Mevzuat değişikliklerinde Kültür ve Turizm Bakanlığı ile  Opera’nın sendikanın görüşlerine başvurduğunu anlatan Demirkaya, “Sendikamız,  DT mevzuatlarına , yasaların sendikaya verdiği yetkilerle müdahale etmesine rağmen kurumsal bir yanıt bulamamaktadır”. 


'Tek hedef ‘perde açmak’ olursa' 

DT yönetiminin sanat emekçilerinin, özlük, mali ve sosyal haklarla ilgili bir çalışma içine girmemesinin sorunların yığılmasına neden olduğunu anlatan Demirkaya, “ Ne olursa olsun, nasıl olursa olsun perde açmanın tek amaç olarak görülmesi, yıllar itibariyle hak kayıplarına, güç çalışma koşullarıyla karşı karşıya kalmalarına neden olmuştur” 


İthal sanatçı uygulaması 

DT’de popülist yaklaşımlarla sorunların çözüldüğüne ilişkin bir kanaat oluştuğunu vurgulayan Demirkaya, “ Hizmet alımlarında oyun başına sanatçı ithali gibi popülist bir yaklaşımla çözüldüğü sanılan sorunların aslında popülist bir tiyatro çizgisine baskılarla çekildiği endişesi hakimdir” 

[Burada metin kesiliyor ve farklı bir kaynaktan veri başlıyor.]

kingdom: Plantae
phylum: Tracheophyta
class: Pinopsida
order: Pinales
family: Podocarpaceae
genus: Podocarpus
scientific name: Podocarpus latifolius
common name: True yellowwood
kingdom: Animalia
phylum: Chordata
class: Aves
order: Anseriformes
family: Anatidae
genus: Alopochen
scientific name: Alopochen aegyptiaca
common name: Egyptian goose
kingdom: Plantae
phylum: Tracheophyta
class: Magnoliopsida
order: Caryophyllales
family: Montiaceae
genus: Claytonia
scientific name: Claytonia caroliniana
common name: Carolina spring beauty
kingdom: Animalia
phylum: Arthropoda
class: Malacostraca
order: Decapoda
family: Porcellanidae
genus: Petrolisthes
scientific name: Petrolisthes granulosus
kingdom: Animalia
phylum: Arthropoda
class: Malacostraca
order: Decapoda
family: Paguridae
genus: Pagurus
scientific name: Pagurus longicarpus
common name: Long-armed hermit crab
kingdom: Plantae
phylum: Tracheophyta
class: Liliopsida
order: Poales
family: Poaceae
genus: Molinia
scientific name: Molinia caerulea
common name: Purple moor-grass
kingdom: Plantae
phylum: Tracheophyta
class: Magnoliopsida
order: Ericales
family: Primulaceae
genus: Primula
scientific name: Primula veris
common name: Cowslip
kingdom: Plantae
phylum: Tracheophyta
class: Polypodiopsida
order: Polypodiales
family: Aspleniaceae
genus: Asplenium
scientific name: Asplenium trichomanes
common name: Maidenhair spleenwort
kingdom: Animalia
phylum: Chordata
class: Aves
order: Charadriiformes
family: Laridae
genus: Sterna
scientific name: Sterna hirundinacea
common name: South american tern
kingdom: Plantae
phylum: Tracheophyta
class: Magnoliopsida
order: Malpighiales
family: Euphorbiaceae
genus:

AKP tarafından korkutulan çalışanlar 

Demirkaya’ya göre, “Sanata bakışı malum AKP iktidarı tarafından korkutulan çalışanların, savunmada kalıp sessizleştirilmeye yönlendirildiği bir ortam da 2011 yılı sonunda yetkili sendika olarak hizmet kolunda toplu sözleşmeye oturulacak.  O zaman tiyatro emekçileri o masada kimin ne konuda neden direttiğini net olarak görebilecek.